Es difícil tragarse los gritos de auxilio, el miedo a morir en el intento y sobre todo el aceptar que sentir cada desastre para saber cómo moverme de entorno, de clima, de zona y de sentimientos, es una de mis más grandes misiones en esta encarnación.
¿Quién iba a pensar que cuando grande sí sería como Mini Espías? Pero en vez de monstruos enfrento lo escondido, en vez de naves me movilizo con mi Prana y en vez de "gadgets" tengo mi fortaleza espiritual, mi devoción y mi amor.
A veces en ese refugio me siento sola y desesperada. Me como 3 latas de fríjoles de conserva el mismo día, desperdicio las reservas de agua bañándome con 2 galones y duro días sin salir del búnker a buscar vida o quizá un ejército que me pueda dar refugio.

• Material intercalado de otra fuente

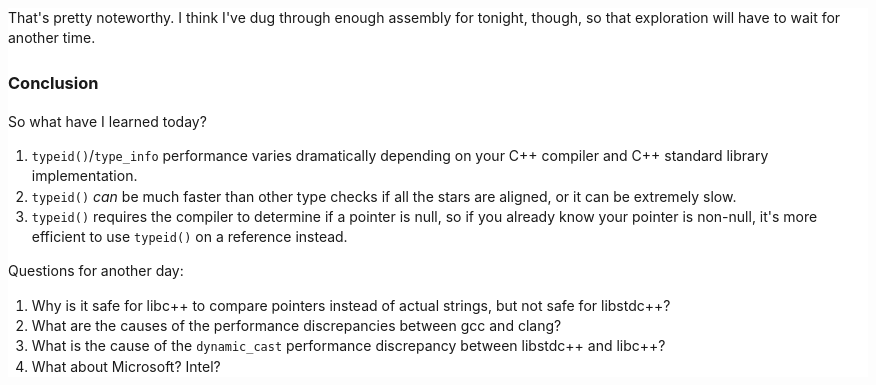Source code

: That's pretty noteworthy.  I think I've dug through enough assembly for tonight, though, so that exploration will have to wait for another time.

### Conclusion

So what have I learned today?

1. `typeid()`/`type_info` performance varies dramatically depending on your C++ compiler and C++ standard library implementation.
2. `typeid()` _can_ be much faster than other type checks if all the stars are aligned, or it can be extremely slow.
3. `typeid()` requires the compiler to determine if a pointer is null, so if you already know your pointer is non-null, it's more efficient to use `typeid()` on a reference instead.

Questions for another day:

1. Why is it safe for libc++ to compare pointers instead of actual strings, but not safe for libstdc++?
2. What are the causes of the performance discrepancies between gcc and clang?
3. What is the cause of the `dynamic_cast` performance discrepancy between libstdc++ and libc++?
4. What about Microsoft? Intel?
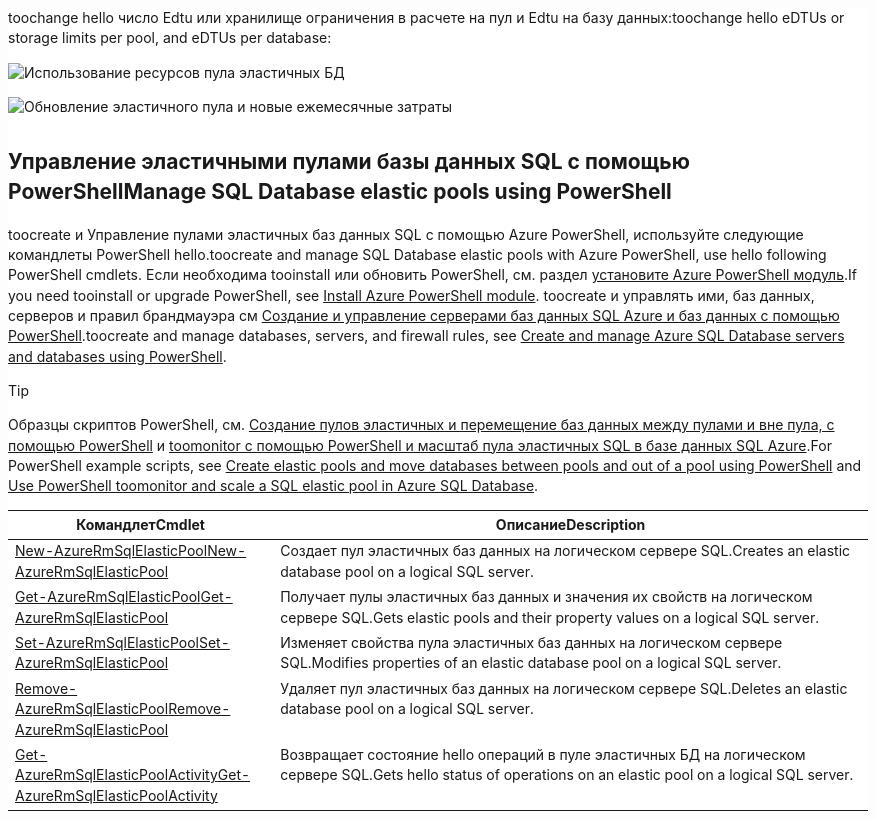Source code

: <span data-ttu-id="dcf83-368">toochange hello число Edtu или хранилище ограничения в расчете на пул и Edtu на базу данных:</span><span class="sxs-lookup"><span data-stu-id="dcf83-368">toochange hello eDTUs or storage limits per pool, and eDTUs per database:</span></span>

![Использование ресурсов пула эластичных БД](./media/sql-database-elastic-pool-manage-portal/resize-pool.png)

![Обновление эластичного пула и новые ежемесячные затраты](./media/sql-database-elastic-pool-manage-portal/pool-change-edtu.png)

## <a name="manage-sql-database-elastic-pools-using-powershell"></a><span data-ttu-id="dcf83-371">Управление эластичными пулами базы данных SQL с помощью PowerShell</span><span class="sxs-lookup"><span data-stu-id="dcf83-371">Manage SQL Database elastic pools using PowerShell</span></span>

<span data-ttu-id="dcf83-372">toocreate и Управление пулами эластичных баз данных SQL с помощью Azure PowerShell, используйте следующие командлеты PowerShell hello.</span><span class="sxs-lookup"><span data-stu-id="dcf83-372">toocreate and manage SQL Database elastic pools with Azure PowerShell, use hello following PowerShell cmdlets.</span></span> <span data-ttu-id="dcf83-373">Если необходима tooinstall или обновить PowerShell, см. раздел [установите Azure PowerShell модуль](/powershell/azure/install-azurerm-ps).</span><span class="sxs-lookup"><span data-stu-id="dcf83-373">If you need tooinstall or upgrade PowerShell, see [Install Azure PowerShell module](/powershell/azure/install-azurerm-ps).</span></span> <span data-ttu-id="dcf83-374">toocreate и управлять ими, баз данных, серверов и правил брандмауэра см [Создание и управление серверами баз данных SQL Azure и баз данных с помощью PowerShell](sql-database-servers-databases.md#manage-azure-sql-servers-databases-and-firewalls-using-powershell).</span><span class="sxs-lookup"><span data-stu-id="dcf83-374">toocreate and manage databases, servers, and firewall rules, see [Create and manage Azure SQL Database servers and databases using PowerShell](sql-database-servers-databases.md#manage-azure-sql-servers-databases-and-firewalls-using-powershell).</span></span> 

> [!TIP]
> <span data-ttu-id="dcf83-375">Образцы скриптов PowerShell, см. [Создание пулов эластичных и перемещение баз данных между пулами и вне пула, с помощью PowerShell](scripts/sql-database-move-database-between-pools-powershell.md) и [toomonitor с помощью PowerShell и масштаб пула эластичных SQL в базе данных SQL Azure](scripts/sql-database-monitor-and-scale-pool-powershell.md).</span><span class="sxs-lookup"><span data-stu-id="dcf83-375">For PowerShell example scripts, see [Create elastic pools and move databases between pools and out of a pool using PowerShell](scripts/sql-database-move-database-between-pools-powershell.md) and [Use PowerShell toomonitor and scale a SQL elastic pool in Azure SQL Database](scripts/sql-database-monitor-and-scale-pool-powershell.md).</span></span>
>

| <span data-ttu-id="dcf83-376">Командлет</span><span class="sxs-lookup"><span data-stu-id="dcf83-376">Cmdlet</span></span> | <span data-ttu-id="dcf83-377">Описание</span><span class="sxs-lookup"><span data-stu-id="dcf83-377">Description</span></span> |
| --- | --- |
|[<span data-ttu-id="dcf83-378">New-AzureRmSqlElasticPool</span><span class="sxs-lookup"><span data-stu-id="dcf83-378">New-AzureRmSqlElasticPool</span></span>](/powershell/module/azurerm.sql/new-azurermsqlelasticpool)|<span data-ttu-id="dcf83-379">Создает пул эластичных баз данных на логическом сервере SQL.</span><span class="sxs-lookup"><span data-stu-id="dcf83-379">Creates an elastic database pool on a logical SQL server.</span></span>|
|[<span data-ttu-id="dcf83-380">Get-AzureRmSqlElasticPool</span><span class="sxs-lookup"><span data-stu-id="dcf83-380">Get-AzureRmSqlElasticPool</span></span>](/powershell/module/azurerm.sql/get-azurermsqlelasticpool)|<span data-ttu-id="dcf83-381">Получает пулы эластичных баз данных и значения их свойств на логическом сервере SQL.</span><span class="sxs-lookup"><span data-stu-id="dcf83-381">Gets elastic pools and their property values on a logical SQL server.</span></span>|
|[<span data-ttu-id="dcf83-382">Set-AzureRmSqlElasticPool</span><span class="sxs-lookup"><span data-stu-id="dcf83-382">Set-AzureRmSqlElasticPool</span></span>](/powershell/module/azurerm.sql/set-azurermsqlelasticpool)|<span data-ttu-id="dcf83-383">Изменяет свойства пула эластичных баз данных на логическом сервере SQL.</span><span class="sxs-lookup"><span data-stu-id="dcf83-383">Modifies properties of an elastic database pool on a logical SQL server.</span></span>|
|[<span data-ttu-id="dcf83-384">Remove-AzureRmSqlElasticPool</span><span class="sxs-lookup"><span data-stu-id="dcf83-384">Remove-AzureRmSqlElasticPool</span></span>](/powershell/module/azurerm.sql/remove-azurermsqlelasticpool)|<span data-ttu-id="dcf83-385">Удаляет пул эластичных баз данных на логическом сервере SQL.</span><span class="sxs-lookup"><span data-stu-id="dcf83-385">Deletes an elastic database pool on a logical SQL server.</span></span>|
|[<span data-ttu-id="dcf83-386">Get-AzureRmSqlElasticPoolActivity</span><span class="sxs-lookup"><span data-stu-id="dcf83-386">Get-AzureRmSqlElasticPoolActivity</span></span>](/powershell/module/azurerm.sql/get-azurermsqlelasticpoolactivity)|<span data-ttu-id="dcf83-387">Возвращает состояние hello операций в пуле эластичных БД на логическом сервере SQL.</span><span class="sxs-lookup"><span data-stu-id="dcf83-387">Gets hello status of operations on an elastic pool on a logical SQL server.</span></span>|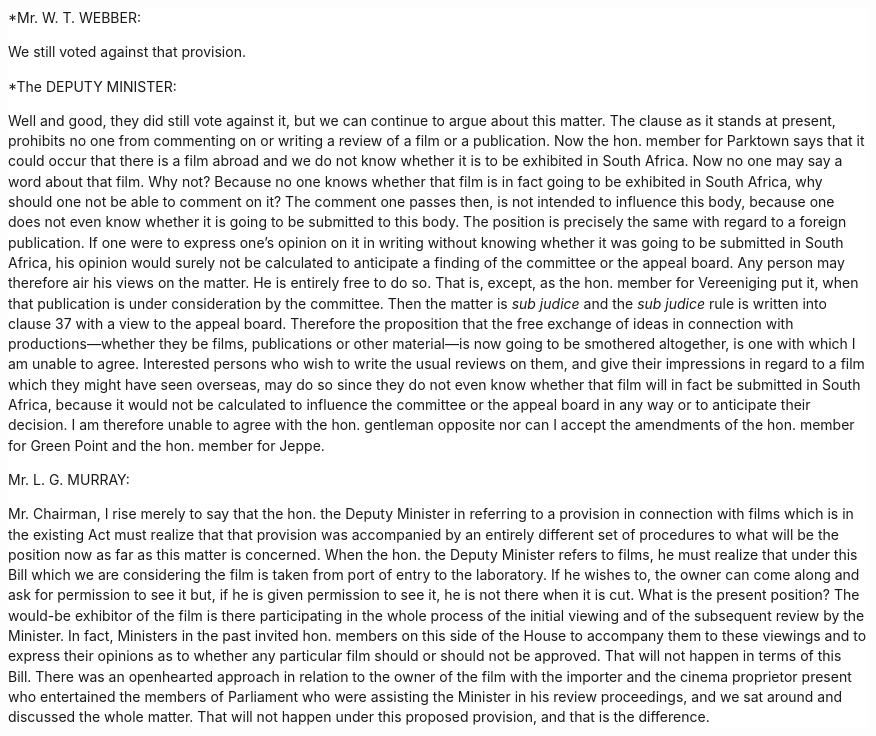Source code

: </speech>

<speech by="#webber">

<from>*Mr. <person refersTo="hansard_za">W. T. WEBBER</person>:</from>

<p>We still voted against that provision.</p>

</speech>

<speech by="#deputy_minister">

<from>*The <person refersTo="hansard_za">DEPUTY MINISTER</person>:</from>

<p>Well and good, they did still vote against it, but we can continue to argue about this matter. The clause as it stands at present, prohibits no one from commenting on or writing a review of a film or a publication. Now the hon. member for Parktown says that it could occur that there is a film abroad and we do not know whether it is to be exhibited in South Africa. Now no one may say a word about that film. Why not? Because no one knows whether that film is in fact going to be exhibited in South Africa, why should one not be able to comment on it? The comment one passes then, is not intended to influence this body, because one does not even know whether it is going to be submitted to this body. The position is precisely the same with regard to a foreign publication. If one were to express one&#x2019;s opinion on it in writing without knowing whether it was going to be submitted in South Africa, his opinion would surely not be calculated to anticipate a finding of the committee or the appeal board. Any person may therefore air his views on the matter. He is entirely free to do so. That is, except, as the hon. member for Vereeniging put it, when that publication is under consideration by the committee. Then the matter is <i>sub judice</i> and the <i>sub judice</i> rule is written into clause 37 with a view to the appeal board. Therefore the proposition that the free exchange of ideas in connection with productions&#x2014;whether they be films, publications or other material&#x2014;is now going to be smothered altogether, is one with which I am unable to agree. Interested persons who wish to write the usual reviews on them, and give their impressions in regard to a film which they might have seen overseas, may do so since they do not even know whether that film will in fact be submitted in South Africa, because it would not be calculated to influence the committee or the appeal board in any way or to anticipate their decision. I am therefore unable to agree with the hon. gentleman opposite nor can I accept the amendments of the hon. member for <span class="col_2341-2342" refersTo="page_1185"/>Green Point and the hon. member for Jeppe.</p>

</speech>

<speech by="#murray">

<from>Mr. <person refersTo="hansard_za">L. G. MURRAY</person>:</from>

<p>Mr. Chairman, I rise merely to say that the hon. the Deputy Minister in referring to a provision in connection with films which is in the existing Act must realize that that provision was accompanied by an entirely different set of procedures to what will be the position now as far as this matter is concerned. When the hon. the Deputy Minister refers to films, he must realize that under this Bill which we are considering the film is taken from port of entry to the laboratory. If he wishes to, the owner can come along and ask for permission to see it but, if he is given permission to see it, he is not there when it is cut. What is the present position? The would-be exhibitor of the film is there participating in the whole process of the initial viewing and of the subsequent review by the Minister. In fact, Ministers in the past invited hon. members on this side of the House to accompany them to these viewings and to express their opinions as to whether any particular film should or should not be approved. That will not happen in terms of this Bill. There was an openhearted approach in relation to the owner of the film with the importer and the cinema proprietor present who entertained the members of Parliament who were assisting the Minister in his review proceedings, and we sat around and discussed the whole matter. That will not happen under this proposed provision, and that is the difference.</p>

Y aunque a veces me juzgo por hacerlo, entiendo que a pesar de que mi alma tiene esta gran encomienda en sus manos, también mi humanidad tiene la encomienda de Ser en su máxima naturalidad, en su máxima emoción o sentimiento, en su pereza, en su frustración, en su rabia, en su melancolía, en su envidia, en su oscuridad.
A veces se unen la turbulencia de los traumas, la corriente de la frustración económica, los torrentes de la ansiedad, los ventarrones de secretos familiares, los temblores de la vida en pareja y el huracán de querer soportarlo todo, a la vez.
Y no se sabe ni qué debería hacer, ni qué debería sentir, ni qué debería soltar, ni por qué sigo sosteniendo el peso en vez de redistribuirlo y entregarle a cada quien los kilos que le pertenecen.
Y no sé bien si eso es lo indicado para salvarnos todos, para liberarme... Porque siento la columna desviada, las rodillas raspadas, la nariz quemada, las uñas débiles, la indigestión aflorando y un frío inexplicable de cargar con tanto.
A veces se unen mi alma y mi humanidad, y no me queda más remedio que salir de la cueva, empelotarme, meterme a un agua termal cerca del búnker, llorar y escribir para darle fuerzas a mi mente y mi cuerpo para cumplir su misión.
Al fin y al cabo, si no fuera desgastante no tendría gracia subir el Monte Everest, ¿o sí?
Escrito el 19-5-23, pero aplica para cualquier desastre natural de la vida.